§ Questions:
• 1. According to the profile of Marijana Serdar, when did she start working at the Department of Materials, Faculty of Civil Engineering, University of Zagreb?
• 2. Carry on the profile of Marijana Serdar, picking up right after its final sentence.

§ Supplied passage:
Marijana Serdar - Phenomenological Modelling of Carbonation-Induced Corrosion of Radioactive Waste Disposal Structures (PHENEMICS)

Marijana Serdar is our fellow from the outgoing scheme. She has implemented her 36 months long NEWFELPRO project called Phenomenological Modelling of Carbonation-Induced Corrosion of Radioactive Waste Disposal Structures (PHENEMICS) at Commissariat à l'énergie atomique et aux énergies alternatives, CEA in France and she came to complete and diseminate the results of the project at the Faculty of Civil Engineering, University of Zagreb, Croatia.

Marijana Serdar has been employed at the Department of Materials, Faculty of Civil Engineering, University of Zagreb since December 2005. Since 2011 she holds a Ph.D. degree from the scientific field of technical science. During the present work, she has participated in national scientific and technological projects funded by the Ministry of Science and Education of the Republic of Croatia, the National Science Foundation, the Unity through Knowledge Fund (UKF), the Bicro Agency and in the application and implementation of a number of international projects in COST, LIFE, FP6, FP7, CIP Eco-Innovation. She is also the head of a bilateral project between the Faculty of Civil Engineering in Zagreb and Ecole normale supérieure Paris-Saclay (ENS Cachan), which was accepted for funding under the Cogito program in 2017.

§ Dataset content:
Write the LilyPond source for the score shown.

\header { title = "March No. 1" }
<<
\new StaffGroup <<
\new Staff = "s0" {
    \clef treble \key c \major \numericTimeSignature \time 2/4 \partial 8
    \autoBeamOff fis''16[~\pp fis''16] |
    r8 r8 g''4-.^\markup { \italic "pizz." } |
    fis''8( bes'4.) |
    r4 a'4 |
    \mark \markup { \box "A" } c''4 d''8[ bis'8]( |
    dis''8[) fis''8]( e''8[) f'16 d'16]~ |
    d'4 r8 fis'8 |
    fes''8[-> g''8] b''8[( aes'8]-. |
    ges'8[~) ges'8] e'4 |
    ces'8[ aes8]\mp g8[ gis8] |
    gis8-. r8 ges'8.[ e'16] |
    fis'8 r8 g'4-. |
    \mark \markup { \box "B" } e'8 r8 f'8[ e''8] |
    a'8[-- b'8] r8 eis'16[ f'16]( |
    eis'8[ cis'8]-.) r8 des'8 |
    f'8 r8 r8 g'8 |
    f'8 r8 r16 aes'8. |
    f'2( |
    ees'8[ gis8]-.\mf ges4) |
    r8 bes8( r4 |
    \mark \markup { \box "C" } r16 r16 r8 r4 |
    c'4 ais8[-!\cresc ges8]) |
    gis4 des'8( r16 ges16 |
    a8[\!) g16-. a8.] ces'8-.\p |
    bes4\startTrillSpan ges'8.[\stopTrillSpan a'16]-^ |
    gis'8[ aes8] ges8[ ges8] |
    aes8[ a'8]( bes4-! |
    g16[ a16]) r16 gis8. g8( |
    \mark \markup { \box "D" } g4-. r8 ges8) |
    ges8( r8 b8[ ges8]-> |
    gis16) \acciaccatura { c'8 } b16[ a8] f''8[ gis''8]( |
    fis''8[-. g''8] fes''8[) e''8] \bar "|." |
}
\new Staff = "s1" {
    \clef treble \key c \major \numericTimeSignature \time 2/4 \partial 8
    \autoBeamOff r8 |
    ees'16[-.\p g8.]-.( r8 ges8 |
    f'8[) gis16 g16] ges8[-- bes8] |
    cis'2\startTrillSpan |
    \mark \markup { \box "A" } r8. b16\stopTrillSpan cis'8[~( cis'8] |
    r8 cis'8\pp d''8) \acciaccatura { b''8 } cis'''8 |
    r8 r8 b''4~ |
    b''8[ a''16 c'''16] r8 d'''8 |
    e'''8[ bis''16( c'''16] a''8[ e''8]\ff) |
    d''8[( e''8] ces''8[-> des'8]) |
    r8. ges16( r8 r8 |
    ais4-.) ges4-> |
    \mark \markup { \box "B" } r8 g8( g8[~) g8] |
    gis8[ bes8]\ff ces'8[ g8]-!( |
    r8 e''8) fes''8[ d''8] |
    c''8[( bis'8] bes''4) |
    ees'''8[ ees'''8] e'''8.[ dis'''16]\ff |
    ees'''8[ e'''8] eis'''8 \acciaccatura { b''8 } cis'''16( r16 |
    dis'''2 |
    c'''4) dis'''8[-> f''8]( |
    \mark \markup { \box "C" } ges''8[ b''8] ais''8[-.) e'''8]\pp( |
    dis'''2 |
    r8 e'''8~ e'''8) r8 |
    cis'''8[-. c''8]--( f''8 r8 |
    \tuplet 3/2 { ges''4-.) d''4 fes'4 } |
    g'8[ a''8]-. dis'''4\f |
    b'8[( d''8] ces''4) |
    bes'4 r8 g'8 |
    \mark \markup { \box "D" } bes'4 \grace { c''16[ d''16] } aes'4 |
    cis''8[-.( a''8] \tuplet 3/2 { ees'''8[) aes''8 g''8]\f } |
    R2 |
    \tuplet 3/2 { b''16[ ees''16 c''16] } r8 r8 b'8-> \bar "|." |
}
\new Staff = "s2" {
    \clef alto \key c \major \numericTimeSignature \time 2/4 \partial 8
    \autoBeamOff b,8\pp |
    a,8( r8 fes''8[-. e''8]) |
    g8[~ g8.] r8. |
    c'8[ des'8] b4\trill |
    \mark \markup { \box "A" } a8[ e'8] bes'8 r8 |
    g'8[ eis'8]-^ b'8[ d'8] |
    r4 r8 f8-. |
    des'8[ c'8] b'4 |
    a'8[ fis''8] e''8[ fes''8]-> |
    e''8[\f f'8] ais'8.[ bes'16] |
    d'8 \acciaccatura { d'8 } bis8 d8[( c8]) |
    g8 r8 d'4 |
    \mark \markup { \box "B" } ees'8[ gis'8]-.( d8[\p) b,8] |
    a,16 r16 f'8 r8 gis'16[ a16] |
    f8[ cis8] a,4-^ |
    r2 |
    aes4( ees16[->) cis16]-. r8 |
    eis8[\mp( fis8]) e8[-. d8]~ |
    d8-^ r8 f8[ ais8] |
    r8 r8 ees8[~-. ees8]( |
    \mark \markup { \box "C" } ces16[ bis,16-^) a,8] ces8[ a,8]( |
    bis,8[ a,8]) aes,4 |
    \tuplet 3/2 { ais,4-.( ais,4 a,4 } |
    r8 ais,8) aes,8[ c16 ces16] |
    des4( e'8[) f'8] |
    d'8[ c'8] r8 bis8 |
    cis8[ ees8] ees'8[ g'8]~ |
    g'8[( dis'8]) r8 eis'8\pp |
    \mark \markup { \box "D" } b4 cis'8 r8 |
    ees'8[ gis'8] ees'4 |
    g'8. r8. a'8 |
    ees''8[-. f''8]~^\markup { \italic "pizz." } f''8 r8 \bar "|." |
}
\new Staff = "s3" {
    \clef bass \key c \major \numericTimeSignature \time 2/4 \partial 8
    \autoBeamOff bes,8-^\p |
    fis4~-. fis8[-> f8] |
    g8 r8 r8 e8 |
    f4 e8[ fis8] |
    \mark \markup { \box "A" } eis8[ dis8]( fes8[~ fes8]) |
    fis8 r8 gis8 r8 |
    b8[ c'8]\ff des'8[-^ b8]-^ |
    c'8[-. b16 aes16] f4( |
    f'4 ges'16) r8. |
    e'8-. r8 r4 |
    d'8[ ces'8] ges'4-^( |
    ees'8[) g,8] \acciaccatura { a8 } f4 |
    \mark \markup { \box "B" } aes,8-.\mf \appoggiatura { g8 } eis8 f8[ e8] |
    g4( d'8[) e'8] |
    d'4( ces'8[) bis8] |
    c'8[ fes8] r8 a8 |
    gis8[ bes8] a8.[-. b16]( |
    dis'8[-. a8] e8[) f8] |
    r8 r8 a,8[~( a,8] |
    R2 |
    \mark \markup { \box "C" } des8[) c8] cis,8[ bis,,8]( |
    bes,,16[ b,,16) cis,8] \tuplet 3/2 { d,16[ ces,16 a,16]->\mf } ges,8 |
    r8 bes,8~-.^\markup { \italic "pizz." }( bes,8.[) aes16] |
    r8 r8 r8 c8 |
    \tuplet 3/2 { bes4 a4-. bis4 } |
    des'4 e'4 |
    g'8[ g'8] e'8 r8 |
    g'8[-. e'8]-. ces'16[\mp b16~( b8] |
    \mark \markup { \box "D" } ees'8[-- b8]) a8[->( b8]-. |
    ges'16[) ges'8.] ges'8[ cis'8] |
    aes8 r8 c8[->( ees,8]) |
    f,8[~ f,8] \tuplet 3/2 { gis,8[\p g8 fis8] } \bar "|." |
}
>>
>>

§ Outputs by task:
• 1. December 2005

• 2.
Her NEWFELPRO project is regarding three prominent scientific and technical topics: solutions for long-term disposal of radioactive waste, nano- and micro-scale techniques for evaluating macro-scale properties of materials, and use of sustainable materials in nuclear and civil engineering concrete facilities. In radioactive waste disposal structures, corrosion of reinforcement in concrete is recognised as one of the jeopardising phenomena that could lead to alterations and instabilities, such as release of radionuclides, uncontrolled underground degradation, and irretrievability, mostly due to the several hundred years of exposure of concrete in changing environment. The aim of the project is to propose a phenomenological model to the entire propagation process of carbonation-induced corrosion of reinforced concrete structures used for radioactive waste disposal. The model needs to couple chemistry-transport and mechanical damage models, but also to describe all interconnected and consequential phases of this specific corrosion process.

During her project implementation, she participated in scientific conferences, submitted scientific papers for publishing in journals and performed outreach activities. Some of these publications and activities include:


During her return phase, she obtained Assistant Professor position at the Faculty of Civil Engineering, University of Zagreb, where she is currently trying to set up a laboratory for microstructural analysis of alternative and sustainable construction materials and apply for scientific projects to funding sheme such as Croatian Science Foundation and Horizon 2020.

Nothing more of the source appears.